▸ **Task objective**:
Edit the material from its first line through the line containing "umanity and", putting "First Floor" in place of "Ground Floor" and leaving everything else as it is.

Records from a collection
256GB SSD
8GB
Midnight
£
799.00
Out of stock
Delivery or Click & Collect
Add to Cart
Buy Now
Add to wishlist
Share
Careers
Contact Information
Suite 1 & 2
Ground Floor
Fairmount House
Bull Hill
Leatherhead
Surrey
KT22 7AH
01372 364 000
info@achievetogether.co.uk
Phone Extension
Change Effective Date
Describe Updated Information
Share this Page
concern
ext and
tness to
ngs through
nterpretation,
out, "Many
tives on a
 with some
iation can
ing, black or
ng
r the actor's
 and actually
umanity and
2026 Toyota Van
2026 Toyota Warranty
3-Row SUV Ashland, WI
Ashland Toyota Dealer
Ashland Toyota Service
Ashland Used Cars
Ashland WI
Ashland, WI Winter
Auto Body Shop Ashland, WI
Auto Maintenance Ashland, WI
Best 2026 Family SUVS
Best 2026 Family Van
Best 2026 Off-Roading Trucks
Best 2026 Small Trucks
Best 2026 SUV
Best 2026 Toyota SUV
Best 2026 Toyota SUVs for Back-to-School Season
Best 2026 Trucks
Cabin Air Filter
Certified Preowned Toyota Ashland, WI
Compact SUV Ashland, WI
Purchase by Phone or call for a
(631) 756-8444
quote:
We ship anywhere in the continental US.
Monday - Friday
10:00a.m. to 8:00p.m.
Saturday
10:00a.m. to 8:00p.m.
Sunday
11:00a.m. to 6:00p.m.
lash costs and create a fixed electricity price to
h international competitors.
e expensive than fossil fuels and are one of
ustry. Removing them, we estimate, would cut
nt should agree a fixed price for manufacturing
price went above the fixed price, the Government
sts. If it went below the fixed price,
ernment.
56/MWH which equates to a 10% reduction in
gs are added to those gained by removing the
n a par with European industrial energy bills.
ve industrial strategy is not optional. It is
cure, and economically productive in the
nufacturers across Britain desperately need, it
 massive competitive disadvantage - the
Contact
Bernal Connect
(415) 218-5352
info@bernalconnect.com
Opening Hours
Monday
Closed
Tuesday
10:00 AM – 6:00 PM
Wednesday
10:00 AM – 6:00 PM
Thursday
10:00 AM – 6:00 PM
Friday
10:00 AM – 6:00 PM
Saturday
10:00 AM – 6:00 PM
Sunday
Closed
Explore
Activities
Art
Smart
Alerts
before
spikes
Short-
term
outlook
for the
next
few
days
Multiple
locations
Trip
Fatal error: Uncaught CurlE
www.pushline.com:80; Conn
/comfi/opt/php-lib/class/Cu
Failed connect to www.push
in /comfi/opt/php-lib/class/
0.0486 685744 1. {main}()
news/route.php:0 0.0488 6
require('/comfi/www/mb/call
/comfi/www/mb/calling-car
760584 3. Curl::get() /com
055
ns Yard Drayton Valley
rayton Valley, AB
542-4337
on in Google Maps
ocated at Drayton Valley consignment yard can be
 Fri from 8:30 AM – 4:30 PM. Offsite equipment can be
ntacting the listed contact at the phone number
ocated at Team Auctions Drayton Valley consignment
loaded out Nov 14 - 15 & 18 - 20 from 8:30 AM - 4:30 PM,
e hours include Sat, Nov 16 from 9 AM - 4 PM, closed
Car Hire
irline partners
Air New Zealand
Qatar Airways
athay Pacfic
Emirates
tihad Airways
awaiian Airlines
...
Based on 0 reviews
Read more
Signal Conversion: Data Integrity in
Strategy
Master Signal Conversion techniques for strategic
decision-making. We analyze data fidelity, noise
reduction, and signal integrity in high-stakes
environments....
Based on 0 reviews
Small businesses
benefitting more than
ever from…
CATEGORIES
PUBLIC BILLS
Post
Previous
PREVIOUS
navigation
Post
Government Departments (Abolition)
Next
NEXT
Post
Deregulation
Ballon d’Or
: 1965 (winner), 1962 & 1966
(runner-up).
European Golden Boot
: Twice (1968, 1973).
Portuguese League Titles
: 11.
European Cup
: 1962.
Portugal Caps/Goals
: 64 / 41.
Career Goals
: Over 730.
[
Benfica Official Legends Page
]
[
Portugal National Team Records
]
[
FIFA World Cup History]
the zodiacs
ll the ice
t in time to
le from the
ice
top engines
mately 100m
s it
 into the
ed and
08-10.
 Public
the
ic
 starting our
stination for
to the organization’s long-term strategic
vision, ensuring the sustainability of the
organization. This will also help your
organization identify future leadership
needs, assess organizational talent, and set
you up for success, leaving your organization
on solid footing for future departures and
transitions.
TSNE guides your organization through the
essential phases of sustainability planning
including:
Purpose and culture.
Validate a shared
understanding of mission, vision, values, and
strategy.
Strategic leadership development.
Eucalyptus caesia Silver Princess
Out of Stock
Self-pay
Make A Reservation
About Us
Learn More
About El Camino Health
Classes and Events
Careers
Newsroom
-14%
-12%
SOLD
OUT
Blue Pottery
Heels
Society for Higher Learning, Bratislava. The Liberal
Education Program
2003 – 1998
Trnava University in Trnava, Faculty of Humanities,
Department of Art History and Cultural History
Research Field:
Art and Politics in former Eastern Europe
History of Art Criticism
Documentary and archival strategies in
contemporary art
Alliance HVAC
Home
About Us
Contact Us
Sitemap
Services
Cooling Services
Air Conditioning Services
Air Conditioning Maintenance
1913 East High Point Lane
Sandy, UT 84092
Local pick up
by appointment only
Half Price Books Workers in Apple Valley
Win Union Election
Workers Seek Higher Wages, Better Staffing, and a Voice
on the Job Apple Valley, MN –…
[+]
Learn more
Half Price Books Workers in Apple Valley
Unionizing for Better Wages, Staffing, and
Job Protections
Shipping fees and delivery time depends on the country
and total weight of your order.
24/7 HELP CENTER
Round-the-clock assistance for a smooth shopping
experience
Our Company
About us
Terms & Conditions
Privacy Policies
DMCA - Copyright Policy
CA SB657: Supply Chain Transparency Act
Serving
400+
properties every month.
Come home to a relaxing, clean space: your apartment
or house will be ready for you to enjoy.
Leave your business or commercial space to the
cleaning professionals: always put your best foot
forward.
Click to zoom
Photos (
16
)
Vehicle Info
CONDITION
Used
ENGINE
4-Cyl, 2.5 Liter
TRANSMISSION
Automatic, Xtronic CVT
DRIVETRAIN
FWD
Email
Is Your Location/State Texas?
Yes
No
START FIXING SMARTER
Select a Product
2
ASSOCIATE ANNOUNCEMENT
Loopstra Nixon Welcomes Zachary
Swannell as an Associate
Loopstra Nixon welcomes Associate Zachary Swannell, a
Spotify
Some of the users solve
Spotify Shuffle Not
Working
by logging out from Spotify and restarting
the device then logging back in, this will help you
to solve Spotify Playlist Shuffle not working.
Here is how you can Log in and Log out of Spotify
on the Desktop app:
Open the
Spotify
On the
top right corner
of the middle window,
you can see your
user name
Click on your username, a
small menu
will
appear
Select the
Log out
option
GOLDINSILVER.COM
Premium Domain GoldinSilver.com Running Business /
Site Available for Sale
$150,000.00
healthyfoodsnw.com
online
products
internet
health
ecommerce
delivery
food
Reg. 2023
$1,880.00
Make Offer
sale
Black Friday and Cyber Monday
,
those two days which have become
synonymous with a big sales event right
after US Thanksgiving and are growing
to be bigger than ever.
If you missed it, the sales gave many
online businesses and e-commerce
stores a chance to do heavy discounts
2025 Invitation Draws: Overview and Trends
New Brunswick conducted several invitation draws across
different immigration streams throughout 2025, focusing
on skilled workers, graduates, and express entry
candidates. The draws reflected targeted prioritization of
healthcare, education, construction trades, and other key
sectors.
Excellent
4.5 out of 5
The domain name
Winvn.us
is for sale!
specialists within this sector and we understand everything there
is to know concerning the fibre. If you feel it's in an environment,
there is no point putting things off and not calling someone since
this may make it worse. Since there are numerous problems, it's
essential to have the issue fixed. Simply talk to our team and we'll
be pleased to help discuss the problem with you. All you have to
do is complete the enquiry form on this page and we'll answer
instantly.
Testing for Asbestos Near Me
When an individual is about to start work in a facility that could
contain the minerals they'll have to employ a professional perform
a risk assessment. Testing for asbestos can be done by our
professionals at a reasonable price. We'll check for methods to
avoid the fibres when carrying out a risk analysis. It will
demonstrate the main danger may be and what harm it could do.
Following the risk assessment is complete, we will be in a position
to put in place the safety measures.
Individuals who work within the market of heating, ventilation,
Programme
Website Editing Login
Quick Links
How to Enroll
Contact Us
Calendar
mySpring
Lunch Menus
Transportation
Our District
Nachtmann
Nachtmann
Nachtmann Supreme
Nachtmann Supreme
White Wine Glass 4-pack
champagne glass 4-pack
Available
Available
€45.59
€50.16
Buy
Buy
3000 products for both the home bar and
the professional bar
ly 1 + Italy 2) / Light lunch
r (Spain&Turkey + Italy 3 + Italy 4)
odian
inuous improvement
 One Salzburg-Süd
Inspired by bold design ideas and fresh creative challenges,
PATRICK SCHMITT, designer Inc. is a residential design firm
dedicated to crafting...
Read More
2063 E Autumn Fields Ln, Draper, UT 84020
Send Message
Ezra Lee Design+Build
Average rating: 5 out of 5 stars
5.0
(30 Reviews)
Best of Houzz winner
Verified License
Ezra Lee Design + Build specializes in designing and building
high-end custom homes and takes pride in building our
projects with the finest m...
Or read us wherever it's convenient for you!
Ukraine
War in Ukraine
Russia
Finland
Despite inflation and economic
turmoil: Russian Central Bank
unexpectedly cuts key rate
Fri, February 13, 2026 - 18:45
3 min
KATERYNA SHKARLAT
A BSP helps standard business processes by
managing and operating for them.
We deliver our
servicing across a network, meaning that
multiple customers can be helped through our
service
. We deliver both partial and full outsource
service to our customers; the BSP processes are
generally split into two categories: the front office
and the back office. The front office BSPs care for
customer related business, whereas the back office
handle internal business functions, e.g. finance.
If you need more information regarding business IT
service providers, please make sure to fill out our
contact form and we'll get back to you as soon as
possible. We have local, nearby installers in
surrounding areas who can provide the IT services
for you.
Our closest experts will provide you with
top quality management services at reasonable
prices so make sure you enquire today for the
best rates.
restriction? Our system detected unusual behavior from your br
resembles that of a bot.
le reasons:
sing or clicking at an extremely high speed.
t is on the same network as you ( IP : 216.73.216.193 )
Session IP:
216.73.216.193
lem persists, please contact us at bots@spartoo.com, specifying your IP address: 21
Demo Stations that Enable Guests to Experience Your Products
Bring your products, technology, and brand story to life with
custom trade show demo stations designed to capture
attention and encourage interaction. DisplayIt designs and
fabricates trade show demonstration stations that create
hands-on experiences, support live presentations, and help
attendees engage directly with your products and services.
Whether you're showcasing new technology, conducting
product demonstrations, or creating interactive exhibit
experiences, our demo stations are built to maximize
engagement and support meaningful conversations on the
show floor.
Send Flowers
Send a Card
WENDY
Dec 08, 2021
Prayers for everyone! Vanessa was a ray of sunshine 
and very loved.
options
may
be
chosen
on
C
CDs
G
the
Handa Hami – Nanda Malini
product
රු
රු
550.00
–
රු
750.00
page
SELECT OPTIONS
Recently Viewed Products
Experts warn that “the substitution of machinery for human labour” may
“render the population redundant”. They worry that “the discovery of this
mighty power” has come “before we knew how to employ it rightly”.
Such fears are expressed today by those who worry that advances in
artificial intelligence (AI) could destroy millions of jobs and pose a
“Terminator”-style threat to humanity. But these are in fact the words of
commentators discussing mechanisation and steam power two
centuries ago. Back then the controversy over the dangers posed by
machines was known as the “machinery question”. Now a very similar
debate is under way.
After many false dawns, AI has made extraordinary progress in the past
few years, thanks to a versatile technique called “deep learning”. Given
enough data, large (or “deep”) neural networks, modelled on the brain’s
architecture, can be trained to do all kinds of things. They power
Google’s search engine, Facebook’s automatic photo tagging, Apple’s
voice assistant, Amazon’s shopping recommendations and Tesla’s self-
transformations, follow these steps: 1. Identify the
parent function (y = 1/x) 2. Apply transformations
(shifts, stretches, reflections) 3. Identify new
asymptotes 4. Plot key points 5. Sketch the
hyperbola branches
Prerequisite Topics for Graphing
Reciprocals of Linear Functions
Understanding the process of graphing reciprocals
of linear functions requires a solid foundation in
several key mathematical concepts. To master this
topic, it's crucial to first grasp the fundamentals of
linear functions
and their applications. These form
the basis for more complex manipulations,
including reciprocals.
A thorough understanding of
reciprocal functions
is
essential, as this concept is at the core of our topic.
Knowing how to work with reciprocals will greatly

▸ **Result of this exercise**:
256GB SSD
8GB
Midnight
£
799.00
Out of stock
Delivery or Click & Collect
Add to Cart
Buy Now
Add to wishlist
Share
Careers
Contact Information
Suite 1 & 2
First Floor
Fairmount House
Bull Hill
Leatherhead
Surrey
KT22 7AH
01372 364 000
info@achievetogether.co.uk
Phone Extension
Change Effective Date
Describe Updated Information
Share this Page
concern
ext and
tness to
ngs through
nterpretation,
out, "Many
tives on a
 with some
iation can
ing, black or
ng
r the actor's
 and actually
umanity and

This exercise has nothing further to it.